Bundestag streitet über "Pille danach"

Pille danach

Foto: dpa/Rolf Vennenbernd

Bundestag streitet über "Pille danach"
Der Bundestag hat am Donnerstagabend kontrovers über die Aufhebung der Rezeptpflicht für die "Pille danach" debattiert.

Dem Parlament lagen dazu zwei Anträge von Linkspartei und Grünen vor. Diese fordern, den Wirkstoff Levonorgestrel für den freien Verkauf in der Apotheke freizugeben. Bislang brauchen Frauen für die "Pille danach" ein Rezept vom Frauen- oder Notarzt. Auch die SPD sprach sich für die Rezeptfreiheit aus. Die Union ist allerdings dagegen. Die Anträge der Oppositionsparteien wurden zur weiteren Beratung in die Ausschüsse verwiesen.

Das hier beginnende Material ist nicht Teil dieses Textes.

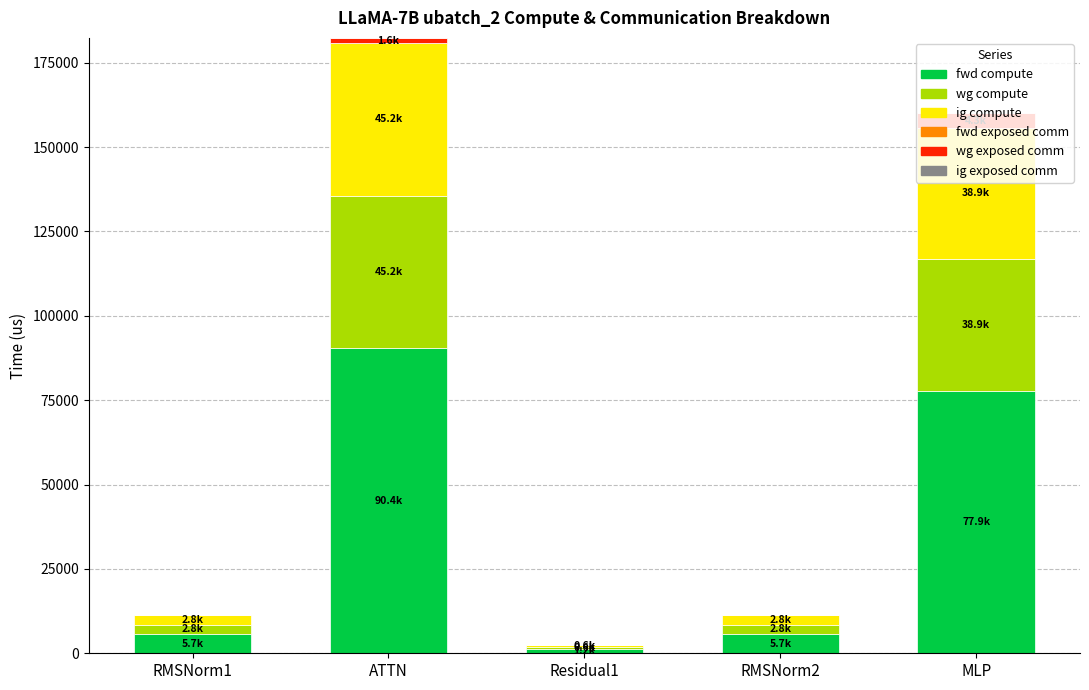

At which label does fwd compute reach its peak?

ATTN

Die Linkspartei-Abgeordnete Birgit Wöllert sagte, der niedrigschwellige Zugang zu dem Medikament in der Apotheke sei wichtig, um es schnell zu bekommen. Die Grünen-Politikerin Kordula Schulz-Asche argumentierte, die meisten Verschreibungen für die "Pille danach" würden montags und dienstags registriert. Offenbar sei am Wochenende keine ausreichende Hilfe gewährleistet. Der SPD-Gesundheitspolitiker Karl Lauterbach sagte, das Medikament sei desto wirksamer, je schneller es eingenommen werde.

Für eine Freigabe spreche auch, dass das Medikament als sicher nachgewiesen sei, sagte Lauterbach. Andere frei in der Apotheke erhältliche Medikamente wie Paracetamol und Ibuprofen könnten viel schlimmere Nebenwirkungen haben.

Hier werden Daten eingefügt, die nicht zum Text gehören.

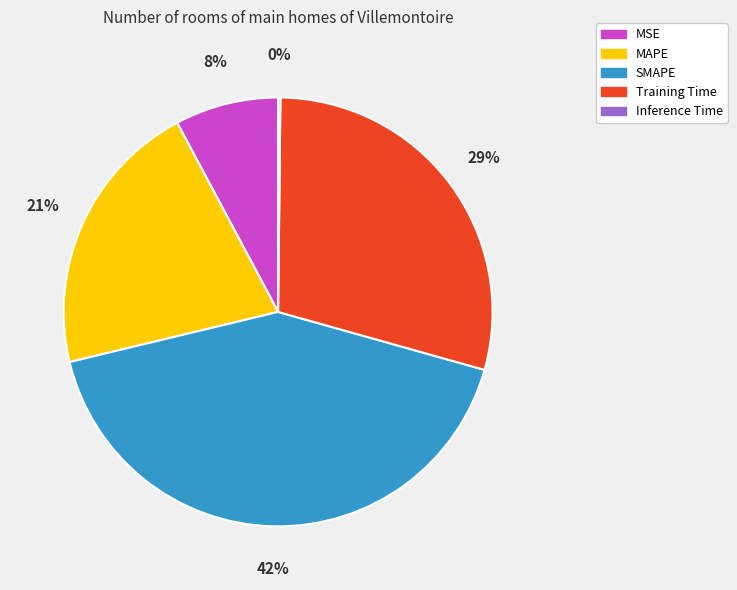

To the nearest percent, what is the average slice percentage?

20%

Die Parlamentarische Staatssekretärin im Bundesgesundheitsministerium, Annette Widmann-Mauz (CDU), bekräftigte vor dem Bundestag die Haltung von Ressortchef Hermann Gröhe (CDU) gegen eine Freigabe. Wer die "Pille danach" brauche, habe Angst und würde qualifizierte Beratung und Information benötigen, sagte Widmann-Mauz. Dies sei am Nachtschalter der Apotheke oder im Internetversand nicht gewährleistet.

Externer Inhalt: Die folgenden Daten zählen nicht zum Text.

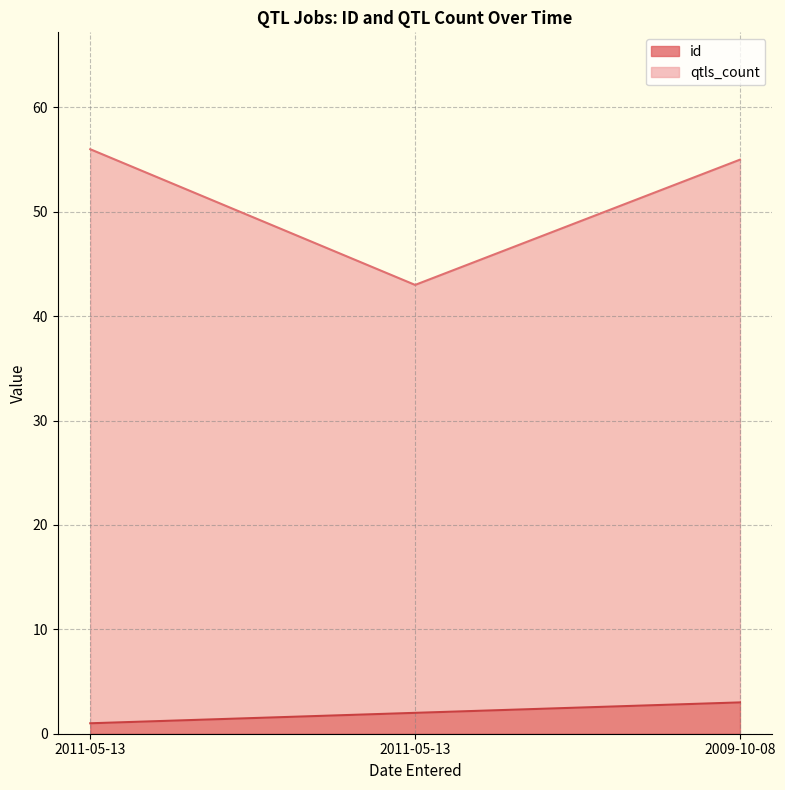

What is the maximum value shown in the chart?

56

Die "Pille danach" mit dem Wirkstoff Levonorgestrel verhindert bis zu 72 Stunden nach ungeschütztem Sex, dass sich eine befruchtetes Eizelle in die Gebärmutter einnisten kann. In vielen europäischen Ländern ist der Wirkstoff in Apotheken frei erhältlich. Das Bundesinstitut für Arzneimittel und Medizinprodukte hatte sich kürzlich für die Aufhebung der Rezeptpflicht auch in Deutschland ausgesprochen.